# Approx start up costs



## mevans (Dec 24, 2010)

Afternoon guys,
I have been told by my employer to ensure I have approx £1600(AED10000) to pay my housing deposit, water and lecky deposits and other usual costs with moving to the country.
Now we have AED130000 for a house and we are looking around the ranches/springs areas.
Is there anyone with any experience of moving to these areas recently that can confirm the approx figure they had to fork out when they got there?

Many Thanks

Mat


----------



## Ogri750 (Feb 14, 2008)

Housing deposit - 10% of the rental price

Real estate agents fee - 5% of the rental price

DEWA (Electric & Water) - 2000 deposit + 110 connection fee = 2110

Municipality fee - 5% of the rental price, spread across 12 months and added to your DEWA bill

Gas - you would need to get a gas bottle and then pay when they exchange an empty one for a full one - approx 120 dhs (depending on the size of the bottle)

Bottled water - 25 dhs deposit for each of the large bottles that fit on the dispenser. Refill approx 10 dhs (depending on supplier)

Furnishings - as much or as little as you want to spend


Hope that helps a bit


----------



## mevans (Dec 24, 2010)

Thanks Ogri, so my employer was a little bit short on what would be needed then!
I had better get saving then!


----------



## Ogri750 (Feb 14, 2008)

The deposit may not always be 10%. This will be at the discretion of the landlord.

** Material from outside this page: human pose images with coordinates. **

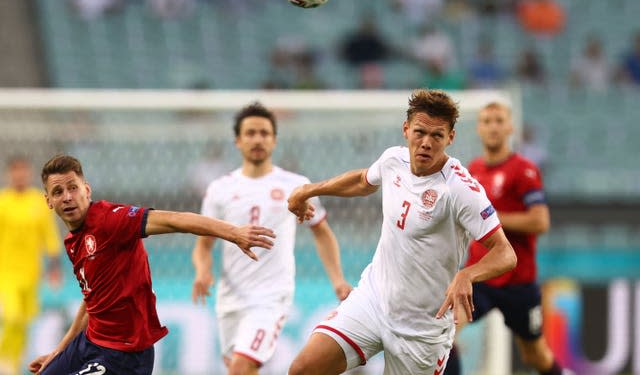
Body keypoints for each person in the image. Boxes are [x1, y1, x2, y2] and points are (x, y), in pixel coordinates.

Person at [286, 89, 517, 375]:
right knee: (303, 369)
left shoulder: (460, 189)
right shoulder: (393, 160)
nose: (426, 143)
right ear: (406, 129)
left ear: (451, 138)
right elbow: (362, 181)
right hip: (373, 300)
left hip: (422, 327)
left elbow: (506, 253)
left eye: (437, 136)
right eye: (420, 132)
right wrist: (310, 189)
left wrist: (467, 274)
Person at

For instance, for the villa I was paying AED 140,000 but the deposit was 10, 000.


----------



## w_man (Apr 16, 2010)

We paid 5% deposit + 5% agent fees. During our search - we never found any landlord looking for 10% ... it was always 5% deposit. This was 5 months ago.

Maybe things have changed??! Considering that most of the people I have talked to say they almost never get their deposit back from the landlord - I would try to keep the deposit as low as possible.


----------



## mevans (Dec 24, 2010)

Winner,
Thanks again Ogri, and mucho appreciated w_man!


----------



## neilrock (May 7, 2011)

I've been enquiring myself and Better Homes want 6,000 for a studio/1 bed apartment, 10,000 for anything more + 5% agent fees, at least 500...

That's for a fully furnished/serviced apartment and includes all bills.

Hope that gives u an idea.

Sent from my iPhone using ExpatForum


----------